| Exercise requirements |
Substitute "communication" for every occurrence of "marketing" in the records below, changing nothing else, and omit the pictures from your answer.

--- Material for this task ---

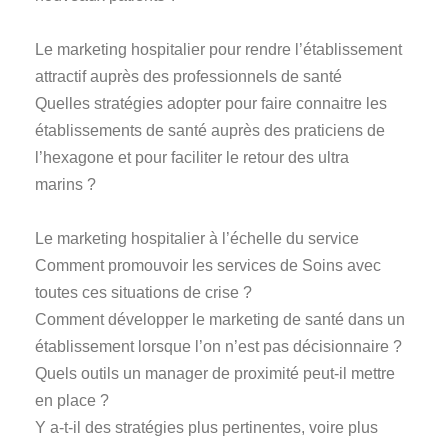
Le marketing hospitalier pour rendre l’établissement
attractif auprès des professionnels de santé
Quelles stratégies adopter pour faire connaitre les
établissements de santé auprès des praticiens de
l’hexagone et pour faciliter le retour des ultra
marins ?
Le marketing hospitalier à l’échelle du service
Comment promouvoir les services de Soins avec
toutes ces situations de crise ?
Comment développer le marketing de santé dans un
établissement lorsque l’on n’est pas décisionnaire ?
Quels outils un manager de proximité peut-il mettre
en place ?
Y a-t-il des stratégies plus pertinentes, voire plus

---

| Written reply |
Le communication hospitalier pour rendre l’établissement
attractif auprès des professionnels de santé
Quelles stratégies adopter pour faire connaitre les
établissements de santé auprès des praticiens de
l’hexagone et pour faciliter le retour des ultra
marins ?
Le communication hospitalier à l’échelle du service
Comment promouvoir les services de Soins avec
toutes ces situations de crise ?
Comment développer le communication de santé dans un
établissement lorsque l’on n’est pas décisionnaire ?
Quels outils un manager de proximité peut-il mettre
en place ?
Y a-t-il des stratégies plus pertinentes, voire plus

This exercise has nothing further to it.